Surprise. A voice cried out in alarm, and I discovered I was being passed on the right by an unexpected biker. I was able to swerve and avoid the collision (lucky for him and me), but I did manage to wind up on the pavement with a scrape on my elbow.
Thence to St. Augustine, for the Anastasia Music Festival at the St. Augustine Amphitheater. We had planned to attend Suwannee Springfest again this year until it was cancelled, but I learned from Lyndsay Pruett’s mother via Facebook that there was an alternative festival, featuring the Jon Stickley Trio, to be held in St. Augustine.
So there we were, at a really fantastic three-day festival featuring, besides the Stickley band, Sierra Hull, Del McCoury, David Grisman, the Honeycutters (what is a honeycutter?), Fruition, Mandolin Orange, and Sam Bush, among others.
The Jon Stickley Trio is, for me, the highlight of any festival, especially in Florida.
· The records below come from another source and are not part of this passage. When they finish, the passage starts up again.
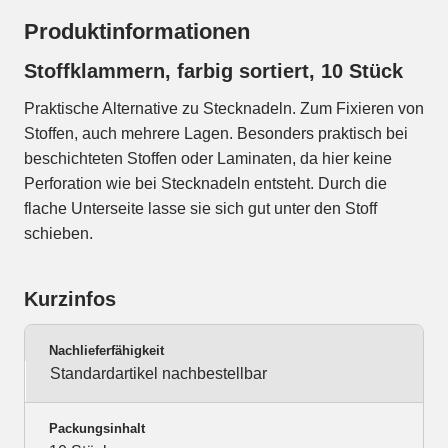
Produktinformationen
Stoffklammern, farbig sortiert, 10 Stück
Praktische Alternative zu Stecknadeln. Zum Fixieren von
Stoffen, auch mehrere Lagen. Besonders praktisch bei
beschichteten Stoffen oder Laminaten, da hier keine
Perforation wie bei Stecknadeln entsteht. Durch die
flache Unterseite lasse sie sich gut unter den Stoff
schieben.
Kurzinfos
Nachlieferfähigkeit
Standardartikel nachbestellbar
Packungsinhalt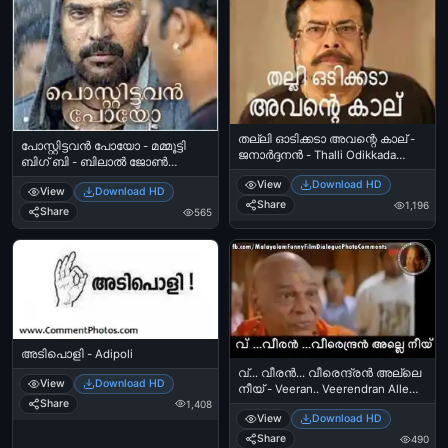
തല്ലി ഓടിക്കടാ അവന്റെ കാല് -
പോസ്റ്റിട്ടവന്‍ പോയോ - മമ്മൂട്ടി
ജനാര്‍ദ്ദനന്‍ - Thalli Odikkada
ബിഗ്‌ ബി - ബിലാൽ ജോൺ
Avante Kaalu - Janardhanan
കുരിശിങ്കൽ - Postittavan Poyo -
View
Download HD
View
Download HD
Mammootti - Bilal John
Share
1,196
Kurishunkal - Big B
Share
565
അടിപൊളി - Adipoli
വ്... വീരൻ... വീരെന്ദ്രൻ അല്ലെ
View
Download HD
നീയ് - Veeran.. Veerendran Alle
Share
1,408
Neey
View
Download HD
Share
490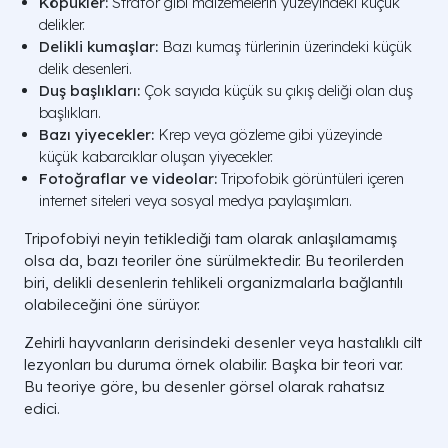
Köpükler:
Strafor gibi malzemelerin yüzeyindeki küçük
delikler.
Delikli kumaşlar:
Bazı kumaş türlerinin üzerindeki küçük
delik desenleri.
Duş başlıkları:
Çok sayıda küçük su çıkış deliği olan duş
başlıkları.
Bazı yiyecekler:
Krep veya gözleme gibi yüzeyinde
küçük kabarcıklar oluşan yiyecekler.
Fotoğraflar ve videolar:
Tripofobik görüntüleri içeren
internet siteleri veya sosyal medya paylaşımları.
Tripofobiyi neyin tetiklediği tam olarak anlaşılamamış
olsa da, bazı teoriler öne sürülmektedir. Bu teorilerden
biri, delikli desenlerin tehlikeli organizmalarla bağlantılı
olabileceğini öne sürüyor.
Zehirli hayvanların derisindeki desenler veya hastalıklı cilt
lezyonları bu duruma örnek olabilir. Başka bir teori var.
Bu teoriye göre, bu desenler görsel olarak rahatsız
edici.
This time I had the good fortune of speaking with Lyndsay Pruett for a few minutes before she joined a set with Taylor Martin. The festival was something of a homecoming for Lyndsay, who hales from Jacksonville. I learned from that conversation that one of her heroes is Jason Carter, the impeccable fiddle player for the Del McCourty Band. Ironically, both sets of the Jon Stickley Trio were scheduled opposite Del.
The concluding act was a very large ensemble, for bluegrass at least, of the Traveling McCouries and Jeff Austin. Ten musicians in all, none of them drummers, and the sound was remarkably listenable. The band on stage did not outnumber the crowd, but the audience was fairly thin. Given the quality of both the festival and the venue, one hopes the organizers will try again next year. We will be there.